MERIDEN - Walking south along the sidewalk on Broad Street, in between a package store and an abandoned gas station, one is suddenly met with an old stone staircase descending downward to the grassy floor of a park. In the distance, you can see stone bridges crisscrossing a brook and century-old trees stretching up into the sky.
It was the spirit of the age, a kind of park-building craze, that brought Brookside Park and its adjacent cousin, City Park, into existence.
Though over the years both were reduced in size by Interstate 691, the two parks still succeed in their original purpose: providing a natural getaway in the crowded inner city.

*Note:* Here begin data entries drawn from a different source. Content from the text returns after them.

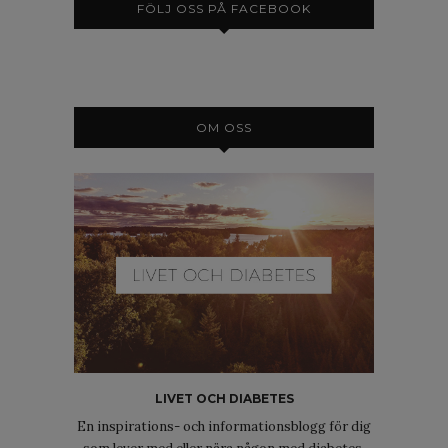
FÖLJ OSS PÅ FACEBOOK
OM OSS
LIVET OCH DIABETES
En inspirations- och informationsblogg för dig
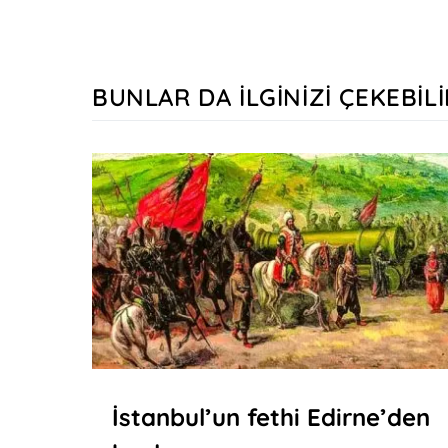
BUNLAR DA İLGINIZI ÇEKEBILI
İstanbul’un fethi Edirne’den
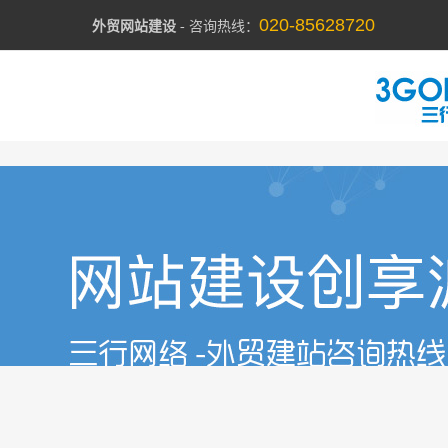
020-85628720
外贸网站建设
- 咨询热线：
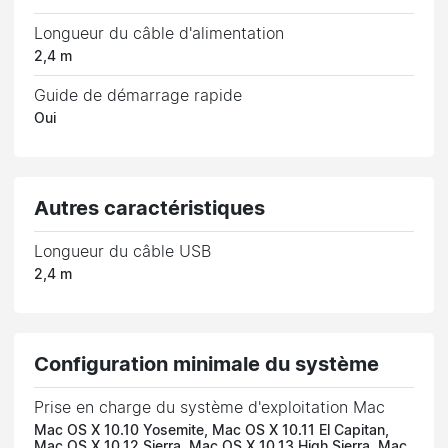
Longueur du câble d'alimentation
2,4 m
Guide de démarrage rapide
Oui
Autres caractéristiques
Longueur du câble USB
2,4 m
Configuration minimale du système
Prise en charge du système d'exploitation Mac
Mac OS X 10.10 Yosemite, Mac OS X 10.11 El Capitan,
Mac OS X 10.12 Sierra, Mac OS X 10.13 High Sierra, Mac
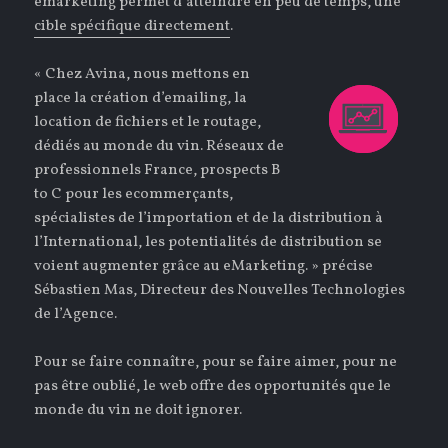
emarketing permet d’atteindre en peu de temps, une
cible spécifique directement
.
« Chez Avina, nous mettons en
place la création d’emailing, la
location de fichiers et le routage,
dédiés au monde du vin. Réseaux de
professionnels France, prospects B
to C pour les ecommerçants,
spécialistes de l’importation et de la distribution à
l’International, les potentialités de distribution se
voient augmenter grâce au eMarketing. » précise
Sébastien Mas, Directeur des Nouvelles Technologies
de l’Agence.
Pour se faire connaître, pour se faire aimer, pour ne
pas être oublié, le web offre des opportunités que le
monde du vin ne doit ignorer.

Meriden and other industrialized urban societies of the late 19th century were booming. Cities were crowded, and men packed themselves into soot-filled factories to work. In an editorial in 1881, the Meriden Daily Journal wrote that locals were agitating for open space where they could stretch their legs, because there was, "nothing approaching a free breathing spot."
After the first urban public park appeared in Salford, England in 1846, western civilization went on a park frenzy, with philanthropists and governments footing the bill.

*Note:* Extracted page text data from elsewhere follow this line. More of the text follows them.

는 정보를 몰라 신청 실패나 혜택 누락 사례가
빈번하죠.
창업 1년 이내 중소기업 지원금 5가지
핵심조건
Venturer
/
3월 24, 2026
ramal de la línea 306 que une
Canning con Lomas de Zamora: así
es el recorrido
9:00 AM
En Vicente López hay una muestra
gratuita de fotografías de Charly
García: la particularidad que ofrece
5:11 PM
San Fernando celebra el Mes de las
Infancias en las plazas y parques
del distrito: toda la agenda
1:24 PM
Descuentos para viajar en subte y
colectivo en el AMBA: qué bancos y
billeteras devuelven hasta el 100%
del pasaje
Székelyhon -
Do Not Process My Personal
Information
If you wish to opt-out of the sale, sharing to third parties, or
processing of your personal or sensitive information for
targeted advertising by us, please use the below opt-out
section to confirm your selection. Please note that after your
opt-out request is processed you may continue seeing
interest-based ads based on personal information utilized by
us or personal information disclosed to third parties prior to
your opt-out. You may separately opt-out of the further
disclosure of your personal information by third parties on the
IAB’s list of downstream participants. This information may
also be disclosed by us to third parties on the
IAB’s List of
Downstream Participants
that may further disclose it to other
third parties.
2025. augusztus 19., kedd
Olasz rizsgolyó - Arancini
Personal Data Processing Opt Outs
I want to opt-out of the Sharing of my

By 1885, 11 acres surrounded by Bunker Avenue, as well as Camp, Warren and Franklin streets in Meriden's urban core had been purchased and dubbed City Park. Grass and trees were planted and paths built.
Over the years, the swarm that once descended on the park lessened as people gained greater mobility though car ownership, said Meriden historian Dan DeLuca as he strode through its grounds recently. But "it's still a wonderful little park," he added.

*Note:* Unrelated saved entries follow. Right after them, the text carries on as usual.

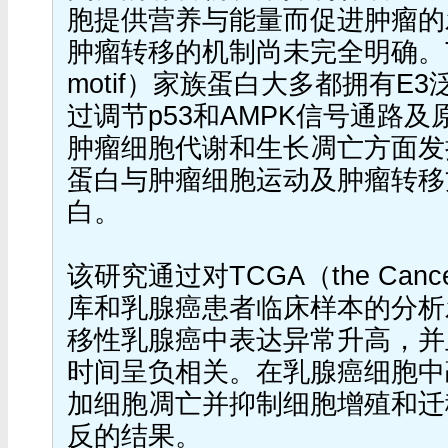
胞提供营养与能量而促进肿瘤的
肿瘤转移的机制尚未完全明确。TRIM（T
motif）家族蛋白大多都拥有E
过调节p53和AMPK信号通路
肿瘤细胞代谢和生长凋亡方面发
蛋白与肿瘤细胞运动及肿瘤转移
白。
该研究通过对TCGA（the Cancer
库和乳腺癌患者临床样本的分析发
移性乳腺癌中表达异常升高，并
时间呈负相关。在乳腺癌细胞中敲
加细胞凋亡并抑制细胞增殖和迁
反的结果。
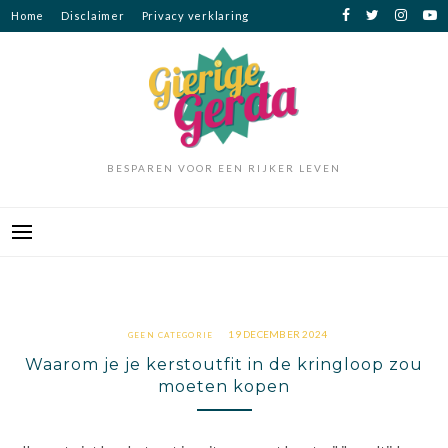
Ga
Home
Disclaimer
Privacy verklaring
naar
de
inhoud
BESPAREN VOOR EEN RIJKER LEVEN
19 DECEMBER 2024
GEEN CATEGORIE
Waarom je je kerstoutfit in de kringloop zou
moeten kopen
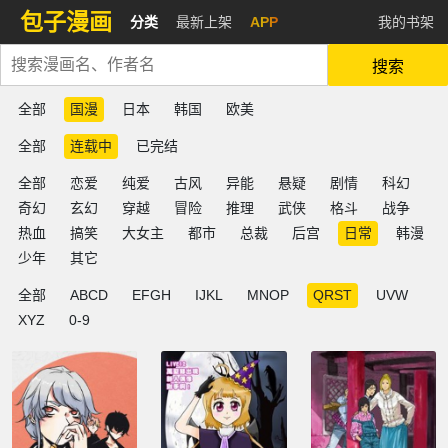
包子漫画
分类
最新上架
APP
我的书架
搜索
全部
国漫
日本
韩国
欧美
全部
连载中
已完结
全部
恋爱
纯爱
古风
异能
悬疑
剧情
科幻
奇幻
玄幻
穿越
冒险
推理
武侠
格斗
战争
热血
搞笑
大女主
都市
总裁
后宫
日常
韩漫
少年
其它
全部
ABCD
EFGH
IJKL
MNOP
QRST
UVW
XYZ
0-9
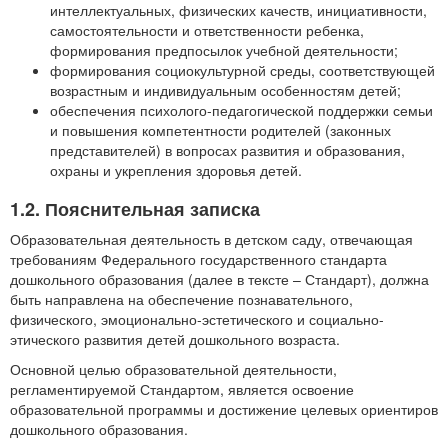
интеллектуальных, физических качеств, инициативности,
самостоятельности и ответственности ребенка,
формирования предпосылок учебной деятельности;
формирования социокультурной среды, соответствующей
возрастным и индивидуальным особенностям детей;
обеспечения психолого-педагогической поддержки семьи
и повышения компетентности родителей (законных
представителей) в вопросах развития и образования,
охраны и укрепления здоровья детей.
1.2. Пояснительная записка
Образовательная деятельность в детском саду, отвечающая
требованиям Федерального государственного стандарта
дошкольного образования (далее в тексте – Стандарт), должна
быть направлена на обеспечение познавательного,
физического, эмоционально-эстетического и социально-
этического развития детей дошкольного возраста.
Основной целью образовательной деятельности,
регламентируемой Стандартом, является освоение
образовательной программы и достижение целевых ориентиров
дошкольного образования.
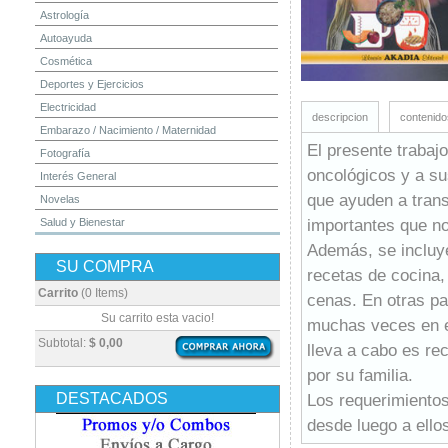
Astrología
Autoayuda
Cosmética
Deportes y Ejercicios
Electricidad
descripcion
contenido
Embarazo / Nacimiento / Maternidad
El presente trabaj
Fotografía
oncológicos y a su
Interés General
que ayuden a trans
Novelas
importantes que no
Salud y Bienestar
Yoga y Meditación
Además, se incluye
SU COMPRA
recetas de cocina
Carrito
(0 Items)
cenas. En otras pa
Su carrito esta vacio!
muchas veces en e
Subtotal:
$ 0,00
lleva a cabo es rec
por su familia.
DESTACADOS
Los requerimientos 
desde luego a ello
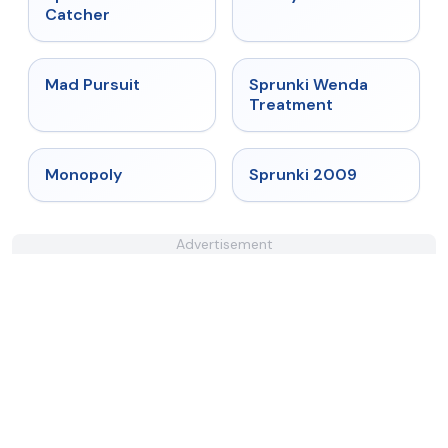
Catcher
★
4.4
★
4.9
Mad Pursuit
Sprunki Wenda
Treatment
★
4.4
★
4.6
Monopoly
Sprunki 2009
Advertisement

On a recent warm day, hordes of neighborhood children were running through the water park installed by the Meriden Lion's Club in 2000, motion-activated jets soaking them as they bounced around the gated enclosure.
Neighborhood Resident Eric Cosme was walking through the park with his son, Xavier. He brought the toddler over to cool off on Wednesday and joined in himself.
"I think everyone in the neighborhood did," he said.
YMCA's Rec-Express program, which offers a summer-camp-like experience for children unable to afford sleep-away camp, also uses the park for games and other activities.
Besides the two acres taken by the state when I-691 was built in 1969, there haven't been any huge changes, Deluca said, though trees have been stripped over the years.
Pictures of the park from the early 1900s show a thick canopy of trees more akin to a forest than a park. Today, a thinner group of larger trees, some older than 100 years, according to Deluca, remain from the original planting.
A pond in the center of the park, complete with a fountain, was filled in at an unknown date, but the group of trees that once ringed it remain.
The band shell and pavilion are gone as well, as are the once-elaborate flower gardens. Gravel paths that appear in photos of the park in the 1920s have also disappeared.
After problems with crime and vandalism emerged during the late 1980s and early '90s, the park was cleaned up and reclaimed for families by the mid '90s. The renaissance was capped by the donation of the water park.
Walk from City Park across Bunker Avenue and you'll find yourself at the long, narrow stretch of Brookside park, philanthropist and industrialist Walter Hubbard's lesser known park, created in 1901.
When I-691 was built, 2.5 acres were taken from it, cutting off its Camp Street entrance and leaving about 11 acres that hug Harbor Brook as it meanders through the landscape.
Its grounds are Spartan these days, with not much besides the trees, grass and the brook, far shot from the state it was in when Hubbard left it to the city.
Early photographs show neatly-trimmed, rock-lined embankments, numerous flower gardens, a bathhouse -where, in an age before most enjoyed indoor plumbing, men and women could bath on alternating days -, small ponds, swimming areas, and other improvements.
By 1958, the park sported tennis courts, horse shoe courts, a baseball field, playground equipment. Park staff estimated that 17,000 children used the park annually.
Park Superintendant James Barry boasted of the unique riparian entertainment Brookside offered, telling the Meriden Record in 1958, "Brookside Park has never looked as well as it does this year, and it will be nicer in 1959."
It didn't last, Deluca said. By the late 1960s, with part of the park taken for I-691, Hubbard Park cemented itself as the most prominent park in the city, while Brookside and City Park did not receive as much care.
Even so, Deluca said the Park and Recreation Department has, in recent years, been diligent in making sure the grass gets trimmed and the park remains free of trash, which is a big improvement of how he remembers it looking 30 years ago.
Parks and Recreation Director Mark Zebora has made a conscious decision to keep Brookside on the plain side, he said, noting that playground equipment and the water park are available across the street at City Park.
"The proximity is too close in our opinion," he said.
For passive parks- or those without a specific purpose like a baseball field- the two parks get a fair amount of use, he said, and today are not any more vandalized than any of the city's other parks.
He noted that many of the same design elements Hubbard used at Hubbard Park can be found at Brookside, and to a lesser extent at City Park, where he paid for extensive improvements.
"There's a lot of Walter Hubbard in those parks," he said. "You can see the influence there."